(What is required)
Starting with the line that contains "pose: elev=342.5 azim=157.3" and going on through the end of the items, format those lines as a numbered list with blank lines dropped. Leave the pictures out of the answer.

(Record excerpts)

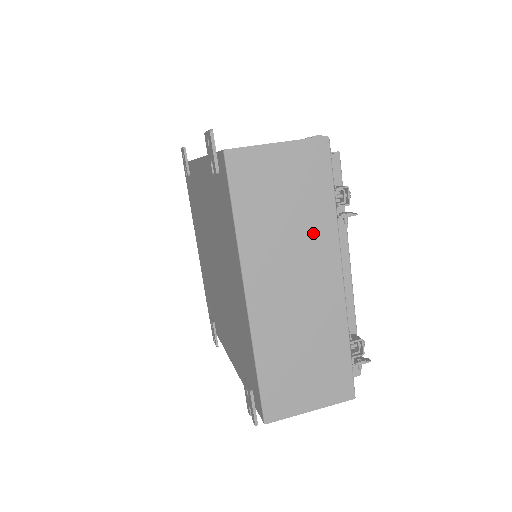
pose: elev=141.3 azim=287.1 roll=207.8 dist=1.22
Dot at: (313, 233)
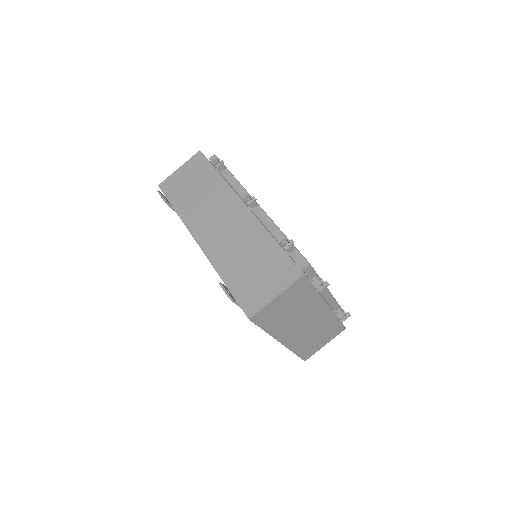
Dot at: (307, 306)
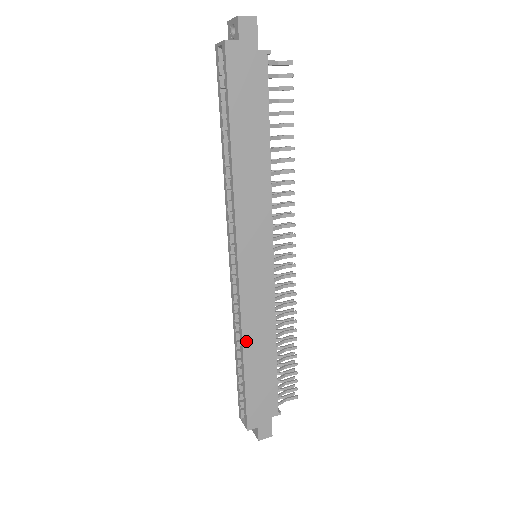
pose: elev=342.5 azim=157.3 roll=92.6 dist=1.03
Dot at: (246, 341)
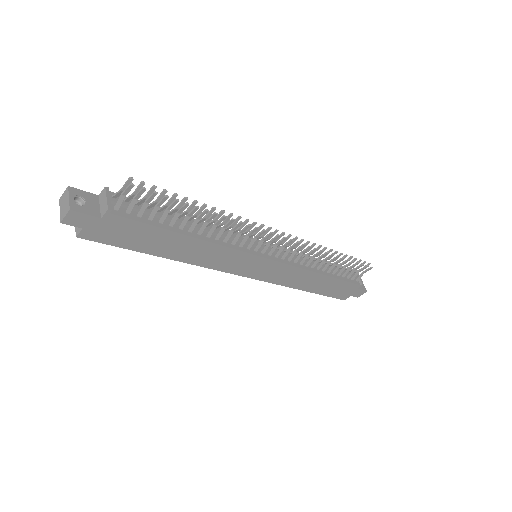
Dot at: (296, 287)
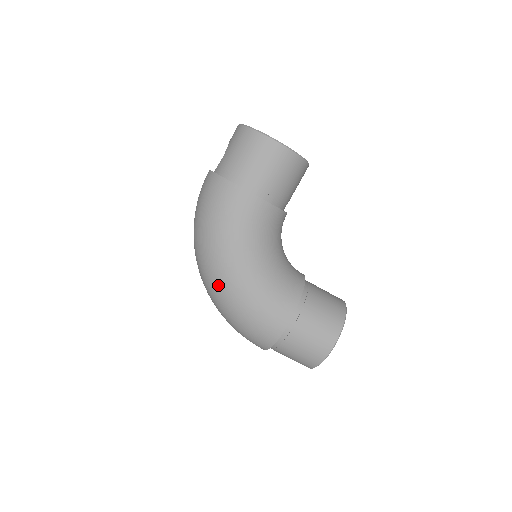
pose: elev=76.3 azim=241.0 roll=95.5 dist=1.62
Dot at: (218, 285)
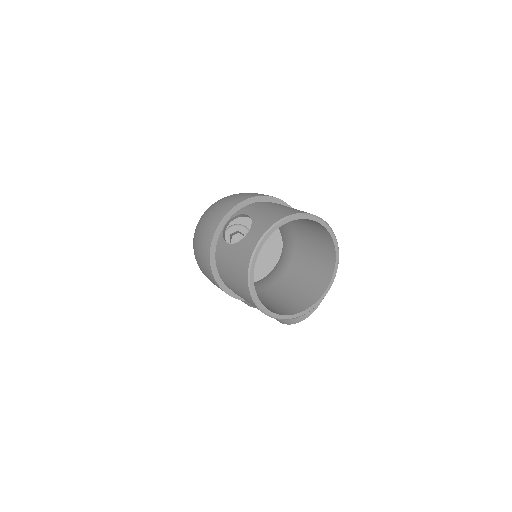
Dot at: occluded
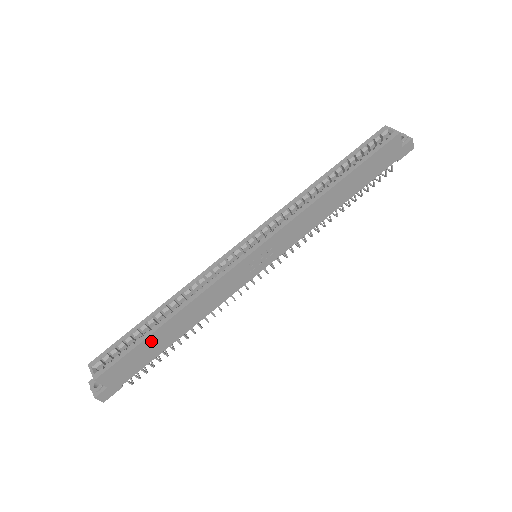
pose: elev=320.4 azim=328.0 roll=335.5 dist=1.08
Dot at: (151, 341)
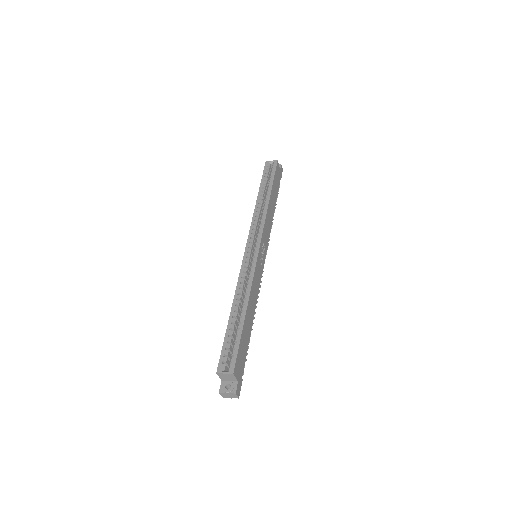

(Exercise result)
1. pose: elev=342.5 azim=157.3 roll=92.6 dist=1.03
2. Dot at: (246, 341)
3. Dot at: (296, 287)
4. pose: elev=76.3 azim=241.0 roll=95.5 dist=1.62
5. Dot at: (218, 285)
6. Dot at: occluded
7. pose: elev=320.4 azim=328.0 roll=335.5 dist=1.08
8. Dot at: (151, 341)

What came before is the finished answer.